TASK GOAL:
Each entry is to be given again exactly; drop the images.

Stored data
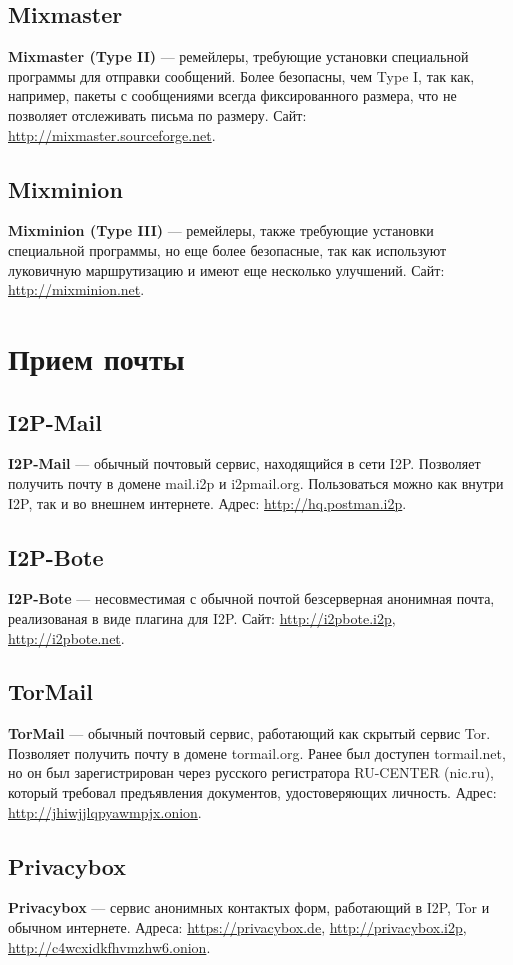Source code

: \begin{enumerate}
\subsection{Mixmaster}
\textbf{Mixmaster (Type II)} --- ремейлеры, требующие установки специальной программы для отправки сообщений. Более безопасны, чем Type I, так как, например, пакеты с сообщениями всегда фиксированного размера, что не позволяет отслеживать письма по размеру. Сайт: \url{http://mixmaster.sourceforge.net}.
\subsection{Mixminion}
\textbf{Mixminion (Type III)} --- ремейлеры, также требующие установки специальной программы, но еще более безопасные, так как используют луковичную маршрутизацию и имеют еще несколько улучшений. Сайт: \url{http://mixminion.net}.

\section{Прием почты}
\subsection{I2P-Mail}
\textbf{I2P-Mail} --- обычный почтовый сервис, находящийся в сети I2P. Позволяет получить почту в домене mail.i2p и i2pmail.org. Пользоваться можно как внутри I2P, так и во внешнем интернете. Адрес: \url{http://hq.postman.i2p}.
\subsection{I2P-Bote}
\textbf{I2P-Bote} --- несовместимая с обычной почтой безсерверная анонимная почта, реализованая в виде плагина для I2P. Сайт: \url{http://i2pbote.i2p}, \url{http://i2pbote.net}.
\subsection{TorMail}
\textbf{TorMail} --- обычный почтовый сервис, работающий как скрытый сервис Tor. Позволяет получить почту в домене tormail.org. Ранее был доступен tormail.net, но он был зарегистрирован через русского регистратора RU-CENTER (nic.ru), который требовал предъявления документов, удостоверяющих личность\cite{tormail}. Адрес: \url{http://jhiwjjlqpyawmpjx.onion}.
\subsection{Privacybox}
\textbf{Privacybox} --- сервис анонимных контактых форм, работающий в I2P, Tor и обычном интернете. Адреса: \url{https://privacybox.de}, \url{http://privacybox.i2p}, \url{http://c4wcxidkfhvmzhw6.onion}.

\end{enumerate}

RESULT OF THIS EXERCISE:
Source code

: \begin{enumerate}
\subsection{Mixmaster}
\textbf{Mixmaster (Type II)} --- ремейлеры, требующие установки специальной программы для отправки сообщений. Более безопасны, чем Type I, так как, например, пакеты с сообщениями всегда фиксированного размера, что не позволяет отслеживать письма по размеру. Сайт: \url{http://mixmaster.sourceforge.net}.
\subsection{Mixminion}
\textbf{Mixminion (Type III)} --- ремейлеры, также требующие установки специальной программы, но еще более безопасные, так как используют луковичную маршрутизацию и имеют еще несколько улучшений. Сайт: \url{http://mixminion.net}.

\section{Прием почты}
\subsection{I2P-Mail}
\textbf{I2P-Mail} --- обычный почтовый сервис, находящийся в сети I2P. Позволяет получить почту в домене mail.i2p и i2pmail.org. Пользоваться можно как внутри I2P, так и во внешнем интернете. Адрес: \url{http://hq.postman.i2p}.
\subsection{I2P-Bote}
\textbf{I2P-Bote} --- несовместимая с обычной почтой безсерверная анонимная почта, реализованая в виде плагина для I2P. Сайт: \url{http://i2pbote.i2p}, \url{http://i2pbote.net}.
\subsection{TorMail}
\textbf{TorMail} --- обычный почтовый сервис, работающий как скрытый сервис Tor. Позволяет получить почту в домене tormail.org. Ранее был доступен tormail.net, но он был зарегистрирован через русского регистратора RU-CENTER (nic.ru), который требовал предъявления документов, удостоверяющих личность\cite{tormail}. Адрес: \url{http://jhiwjjlqpyawmpjx.onion}.
\subsection{Privacybox}
\textbf{Privacybox} --- сервис анонимных контактых форм, работающий в I2P, Tor и обычном интернете. Адреса: \url{https://privacybox.de}, \url{http://privacybox.i2p}, \url{http://c4wcxidkfhvmzhw6.onion}.

\end{enumerate}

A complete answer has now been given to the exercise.